STATED PROBLEM A ▸
Print the lines of the listing that run from the line containing "EMERGENCIES: EMERGENCIES -> ASSESSMENTS" through the last line of the listing, both ends included, reproducing each one without any change.

EXCERPTED PASSAGE ▸
The Fisher-Whiting House is an historic home in Dedham, Massachusetts originally built around 1669 by Anthony Fisher, Jr. Located at 218 Cedar Street, it is the second oldest house in Dedham after the Fairbanks House.

Originally the house was a single story and had an L-shaped floor plan. In 1761, Jonathan and Mary Fisher made the house square and added a second story. Today, the house is an example of colonial era architecture.

Anthony Fisher built the house on a 60-acre lot in the 1660s, though the exact date is not certain. Anthony left it to his son, Josiah Fisher, after his death in 1670. Josiah bequeathed the home and 60 acres to his grandson, Jonathon, in 1736.

Jonathan sold the house in 1765 to Dr. John Sprague who did not live there but used it as a rental property. Sprague sold the house in 1791 to Joseph Whiting, who deeded it to Edward Whiting in 1804. Edward deeded it to Edwin Whiting, his nephew, in 1844. The house and land were sold to a property developer in 1872. Sally Dresser Church purchased the home, which was in disrepair, in 1872 and planned to demolish it. She was persuaded to renovate the home instead.

THE INPUT ▸
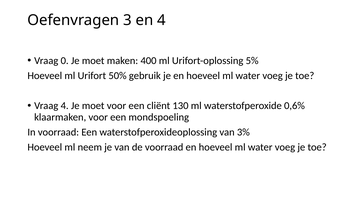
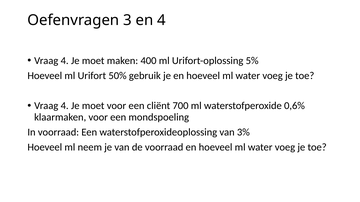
0 at (65, 61): 0 -> 4
130: 130 -> 700
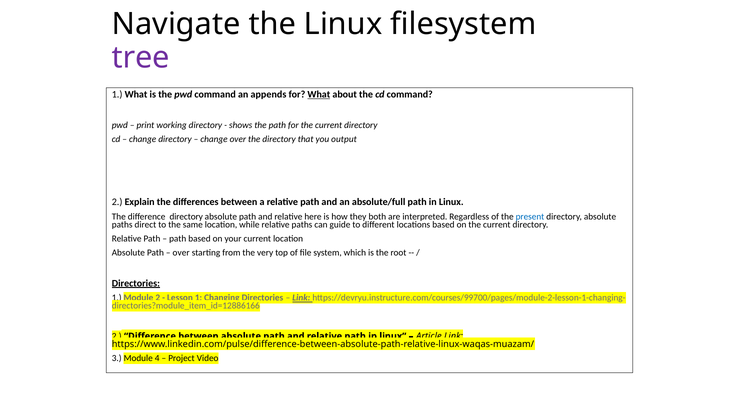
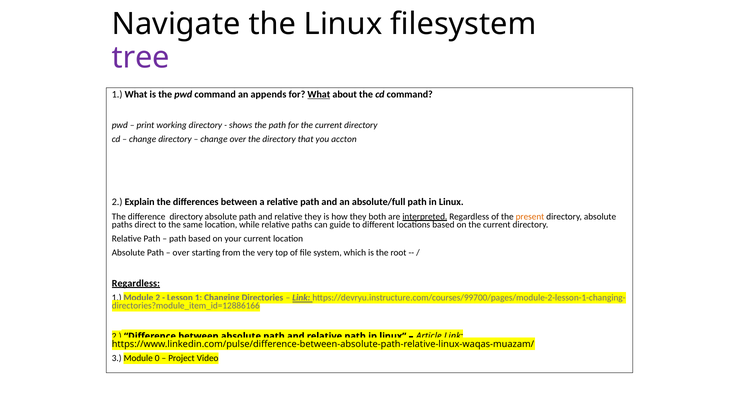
output: output -> accton
relative here: here -> they
interpreted underline: none -> present
present colour: blue -> orange
Directories at (136, 283): Directories -> Regardless
4: 4 -> 0
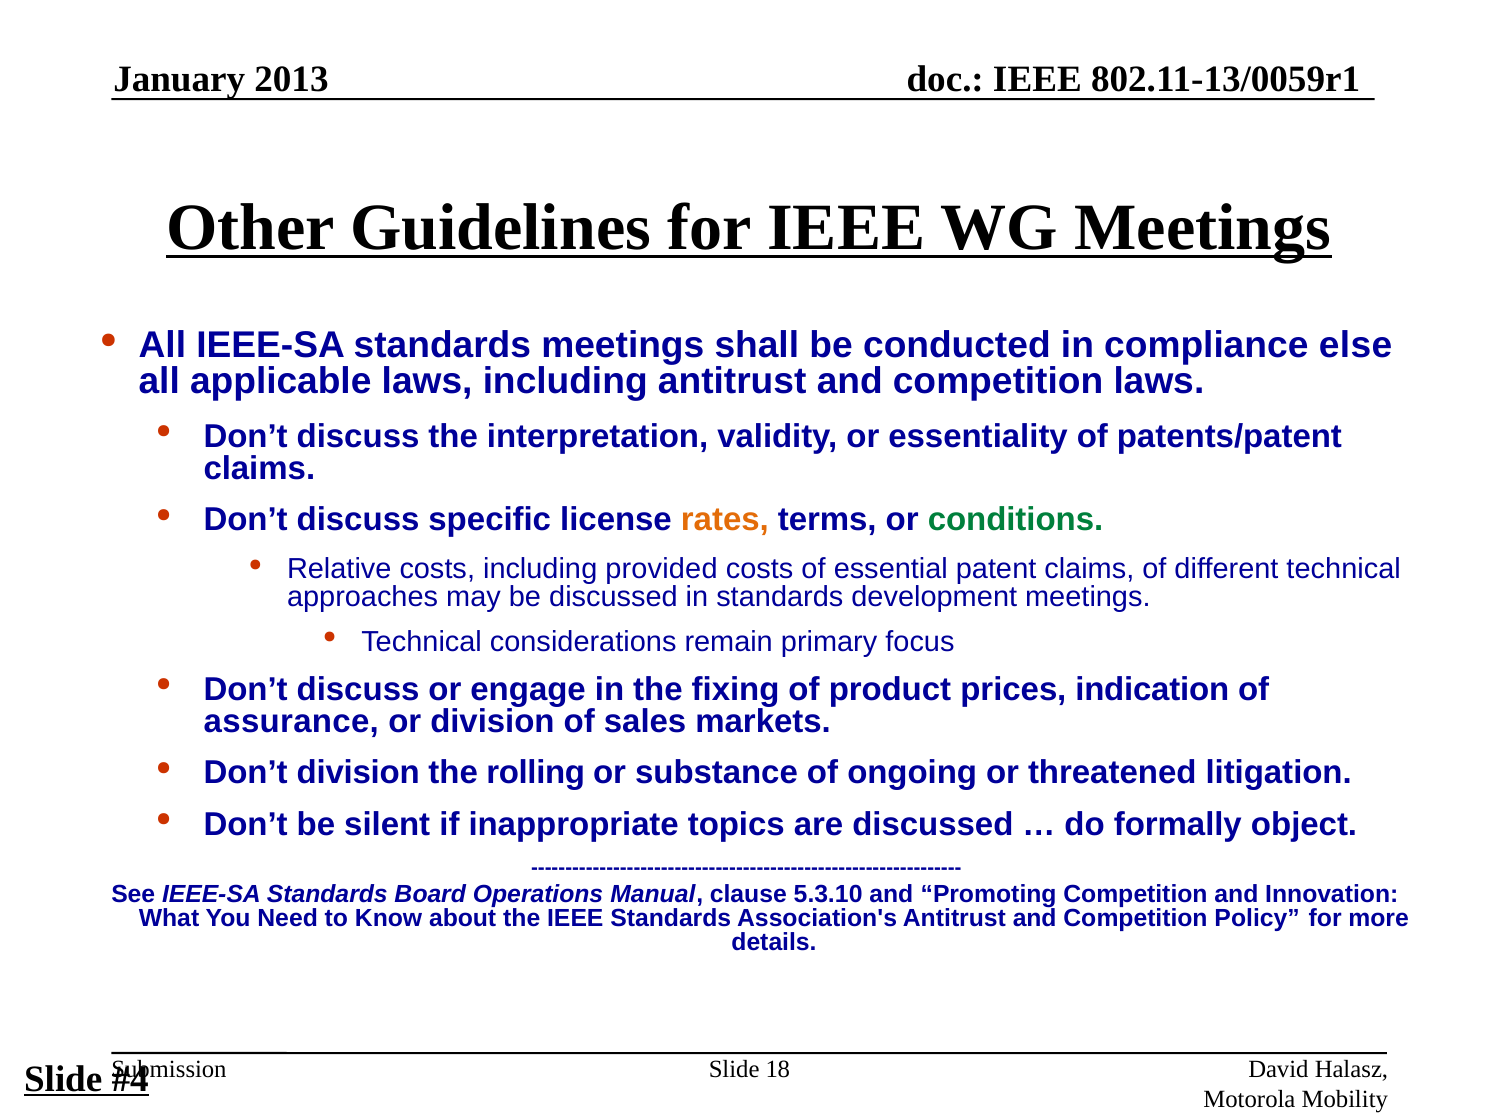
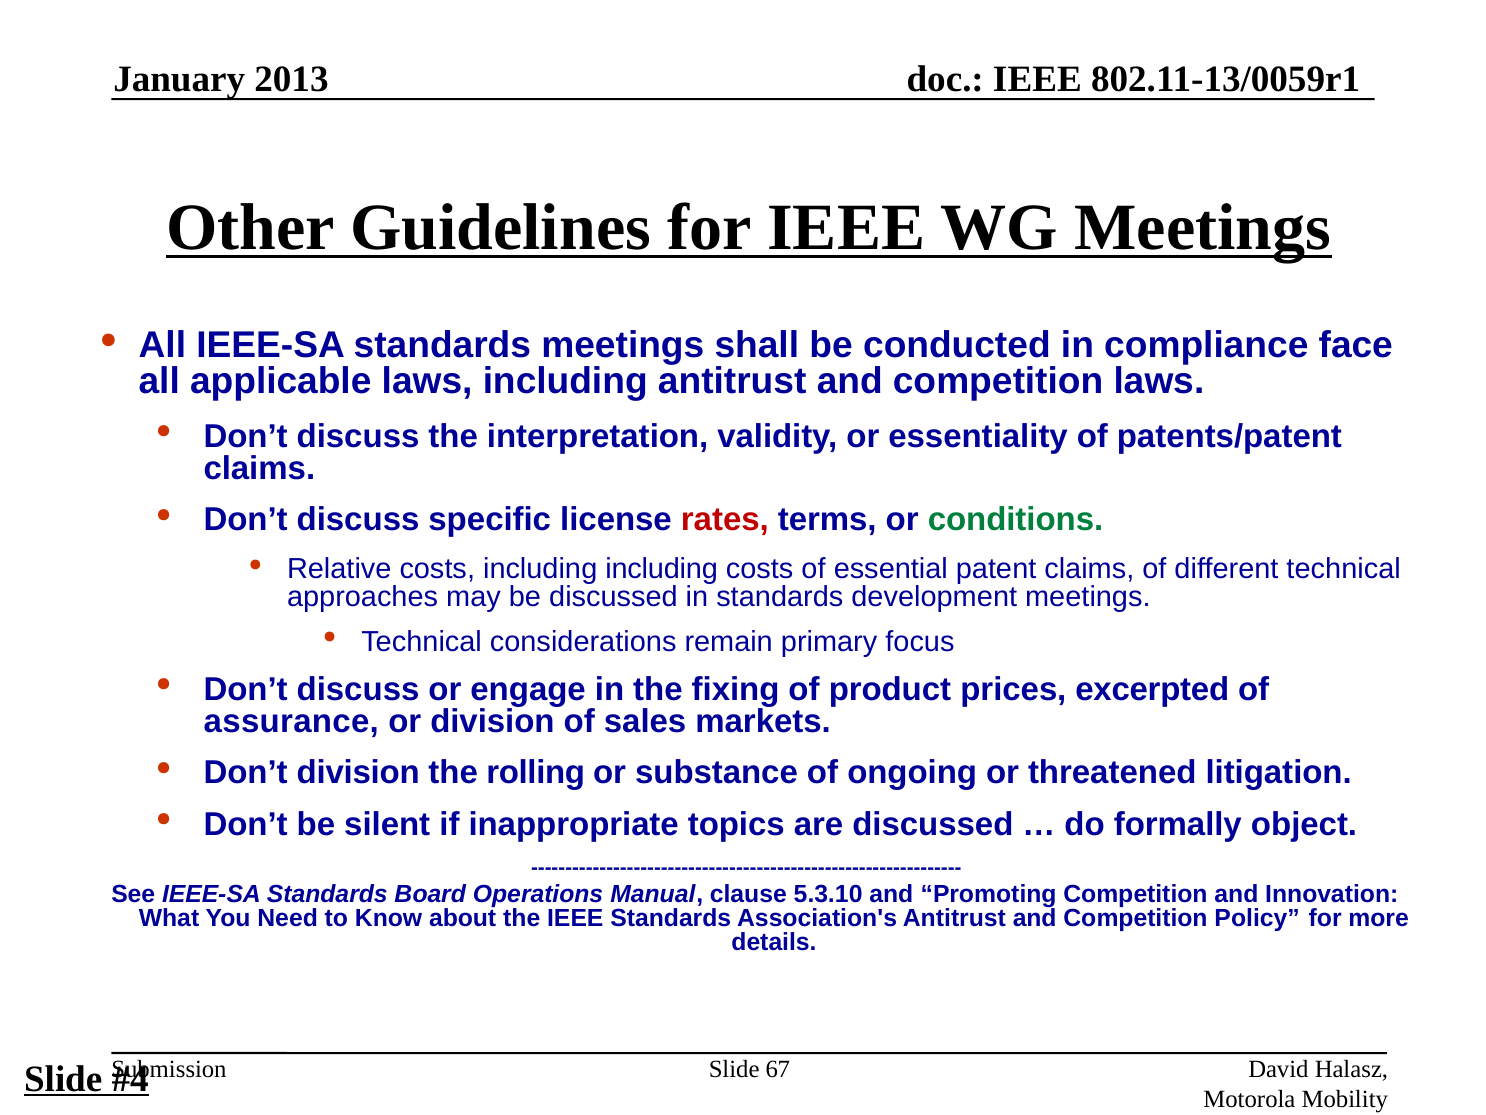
else: else -> face
rates colour: orange -> red
including provided: provided -> including
indication: indication -> excerpted
18: 18 -> 67
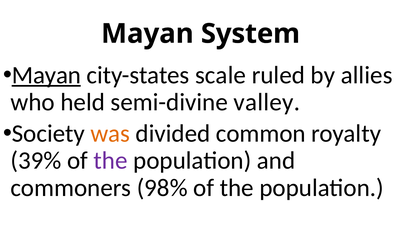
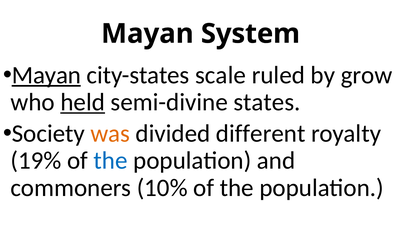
allies: allies -> grow
held underline: none -> present
valley: valley -> states
common: common -> different
39%: 39% -> 19%
the at (111, 160) colour: purple -> blue
98%: 98% -> 10%
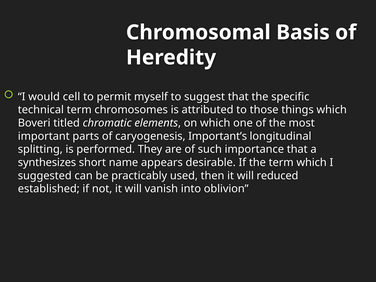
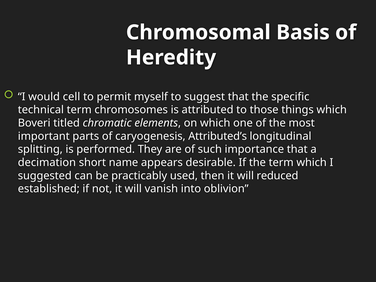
Important’s: Important’s -> Attributed’s
synthesizes: synthesizes -> decimation
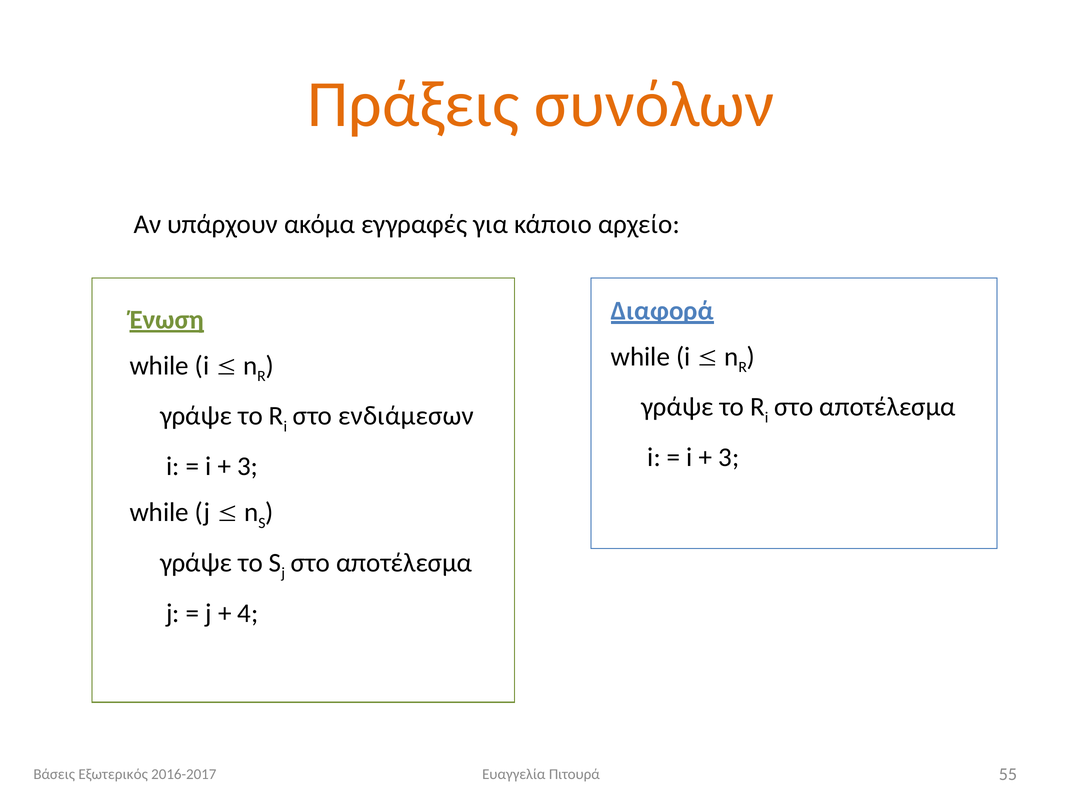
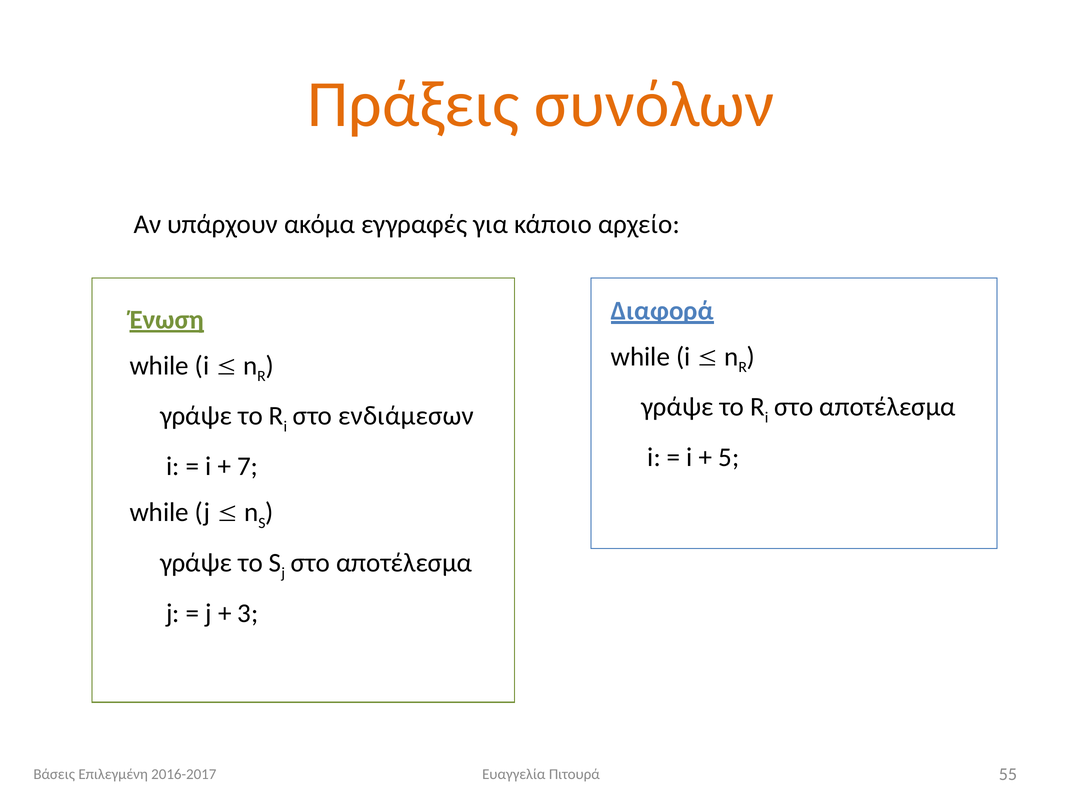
3 at (729, 458): 3 -> 5
3 at (248, 467): 3 -> 7
4: 4 -> 3
Εξωτερικός: Εξωτερικός -> Επιλεγμένη
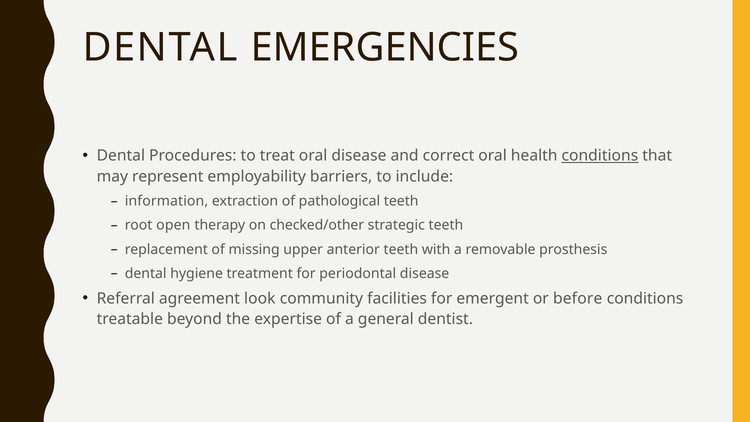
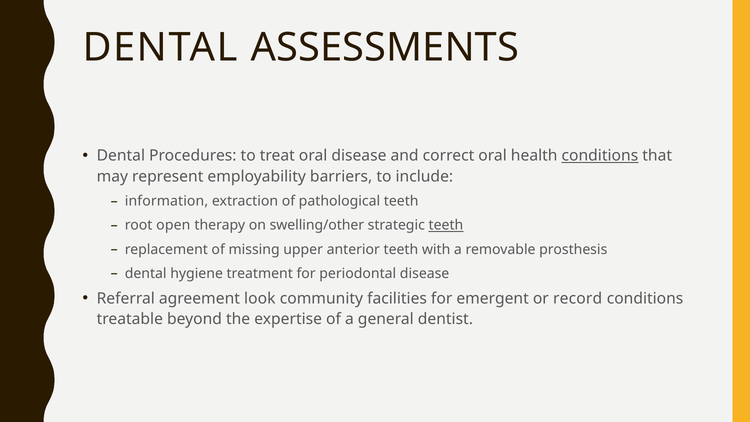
EMERGENCIES: EMERGENCIES -> ASSESSMENTS
checked/other: checked/other -> swelling/other
teeth at (446, 225) underline: none -> present
before: before -> record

STATED PROBLEM B ▸
In the passage on the Fisher-Whiting House, what changes did Jonathan and Mary Fisher make to the house in 1761?

TASK ANSWER A ▸
EMERGENCIES: EMERGENCIES -> ASSESSMENTS
checked/other: checked/other -> swelling/other
teeth at (446, 225) underline: none -> present
before: before -> record

TASK ANSWER B ▸
They made the house square and added a second story.